Ustad Bismillah Khan
The September issue of Sruti which featured Ustad Bismillah Khan kindled nostalgic memories in me about my contacts with the shehnai maestro. I was working as the Chief Commercial Superintendent of the Northern Railway at New Delhi for five years from 1966. The Ustad used to approach me very often for reservation of train accommodation from New Delhi to Varanasi. He used to perform regularly at the Tansen Festival organised by N.P. Seshadri of the National Cultural Organisation. All that Khan wanted was an eight-seater Second class compartment. When I asked him why he did not travel by- First class he said, "Saheb, we are a party of eight and we are like the members of a family. If I travelled First leaving the others in the Second class, I am likely to be mistaken, Secondly, wherever I am I must perform namaaz five times a day. Performing namaaz in a First class compartment in the presence of other unknown passengers will be highly embarrassing." He used to insist upon coming personally to my office as train accommodation was very difficult to get in those days and I had an emergency quota under my control.

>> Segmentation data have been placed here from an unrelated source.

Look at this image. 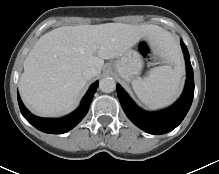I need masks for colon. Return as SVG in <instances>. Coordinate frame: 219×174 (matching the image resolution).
Listing matches in <instances>:
<instances>
[{"label":"colon","mask_w":219,"mask_h":174,"mask_svg":"<svg viewBox=\"0 0 219 174\" xmlns=\"http://www.w3.org/2000/svg\"><path fill=\"white\" fill-rule=\"evenodd\" d=\"M140 50L143 55L147 56V58L151 61L150 53H151V47L148 42H142L140 44Z\"/></svg>","instance_id":"5ec220e1"}]
</instances>
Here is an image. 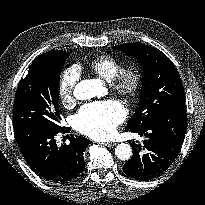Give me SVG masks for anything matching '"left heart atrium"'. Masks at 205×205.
<instances>
[{
    "mask_svg": "<svg viewBox=\"0 0 205 205\" xmlns=\"http://www.w3.org/2000/svg\"><path fill=\"white\" fill-rule=\"evenodd\" d=\"M125 117L126 110L117 101L94 102L80 109L75 125L81 133L101 140L112 136Z\"/></svg>",
    "mask_w": 205,
    "mask_h": 205,
    "instance_id": "left-heart-atrium-1",
    "label": "left heart atrium"
}]
</instances>
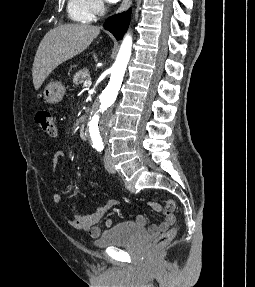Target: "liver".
I'll return each instance as SVG.
<instances>
[{
	"mask_svg": "<svg viewBox=\"0 0 255 287\" xmlns=\"http://www.w3.org/2000/svg\"><path fill=\"white\" fill-rule=\"evenodd\" d=\"M98 34L100 28L89 24H64L47 32L38 46L33 62L32 78L35 90H39L57 66L87 50Z\"/></svg>",
	"mask_w": 255,
	"mask_h": 287,
	"instance_id": "6515ba94",
	"label": "liver"
}]
</instances>
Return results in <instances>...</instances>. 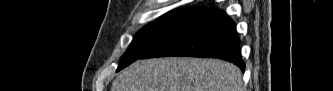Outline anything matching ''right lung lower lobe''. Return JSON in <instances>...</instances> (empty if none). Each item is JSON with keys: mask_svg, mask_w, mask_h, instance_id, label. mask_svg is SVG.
<instances>
[{"mask_svg": "<svg viewBox=\"0 0 333 91\" xmlns=\"http://www.w3.org/2000/svg\"><path fill=\"white\" fill-rule=\"evenodd\" d=\"M164 56L220 58L232 62L242 71L245 68L234 22L212 8L189 20L140 59Z\"/></svg>", "mask_w": 333, "mask_h": 91, "instance_id": "1", "label": "right lung lower lobe"}]
</instances>
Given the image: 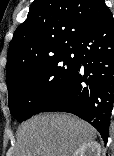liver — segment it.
<instances>
[{
	"label": "liver",
	"mask_w": 114,
	"mask_h": 156,
	"mask_svg": "<svg viewBox=\"0 0 114 156\" xmlns=\"http://www.w3.org/2000/svg\"><path fill=\"white\" fill-rule=\"evenodd\" d=\"M96 133L73 115L39 114L18 129L15 156H71L81 145L95 140Z\"/></svg>",
	"instance_id": "1"
}]
</instances>
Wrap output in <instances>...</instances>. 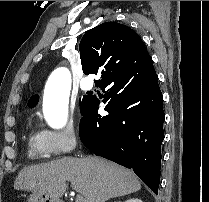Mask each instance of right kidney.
<instances>
[{
  "mask_svg": "<svg viewBox=\"0 0 209 202\" xmlns=\"http://www.w3.org/2000/svg\"><path fill=\"white\" fill-rule=\"evenodd\" d=\"M115 202H120V201H115ZM125 202H142V200L138 199V198H132V199H129Z\"/></svg>",
  "mask_w": 209,
  "mask_h": 202,
  "instance_id": "ca27d5eb",
  "label": "right kidney"
}]
</instances>
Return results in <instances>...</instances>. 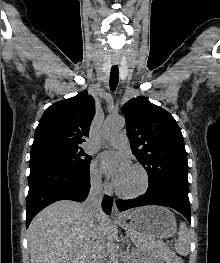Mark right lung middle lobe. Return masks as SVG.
<instances>
[{"instance_id":"dd1d6c3e","label":"right lung middle lobe","mask_w":220,"mask_h":263,"mask_svg":"<svg viewBox=\"0 0 220 263\" xmlns=\"http://www.w3.org/2000/svg\"><path fill=\"white\" fill-rule=\"evenodd\" d=\"M30 160H48L74 169H87L91 157L81 147L45 149L30 154Z\"/></svg>"}]
</instances>
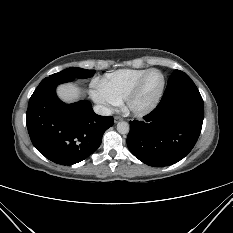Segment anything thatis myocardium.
<instances>
[{
  "label": "myocardium",
  "mask_w": 233,
  "mask_h": 233,
  "mask_svg": "<svg viewBox=\"0 0 233 233\" xmlns=\"http://www.w3.org/2000/svg\"><path fill=\"white\" fill-rule=\"evenodd\" d=\"M152 72H158L161 77H162V84L160 87L159 92L157 93V95L146 105L143 106H137L135 104V101L137 99V97L139 96L141 89L143 87L144 81L147 78V76L149 74H151ZM165 86H166V79L164 74L158 70V69H148L138 80L137 82L134 84V86L130 89V91L127 93L126 97L124 98V109L129 113L132 114L136 117H142L145 116L147 114H149L150 112H152L157 105L159 104L164 90H165Z\"/></svg>",
  "instance_id": "myocardium-1"
}]
</instances>
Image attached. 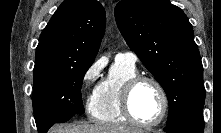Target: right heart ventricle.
<instances>
[{
  "mask_svg": "<svg viewBox=\"0 0 221 133\" xmlns=\"http://www.w3.org/2000/svg\"><path fill=\"white\" fill-rule=\"evenodd\" d=\"M136 75L135 66L115 61L109 75L100 82L95 90L90 107L91 116L105 124L128 123L121 109V90L124 83Z\"/></svg>",
  "mask_w": 221,
  "mask_h": 133,
  "instance_id": "obj_1",
  "label": "right heart ventricle"
}]
</instances>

Years later I met the Ustad at the studio of All India Radio at Ahmedabad when I had gone to meet M.R. Gautam, who was the Producer of music. The studio was recording the raga Malkauns played by the maestro for five minutes, ten minutes, and fifteen minutes, to suit different programmes. After the recording was over, the Ustad asked us whether we had any urgent work as otherwise he would like to play Malkauns for one hour which should not however be recorded. We agreed and when the news spread, the entire staff of the studio came to listen to Khan Saheb. He mesmerised the audience by the purity of sound which emanated from his instrument. It is a pity that he did not permit his play to be recorded. Khan is no more and it is surprising that there is none who can be even remotely compared to the one and only Bismillah Khan.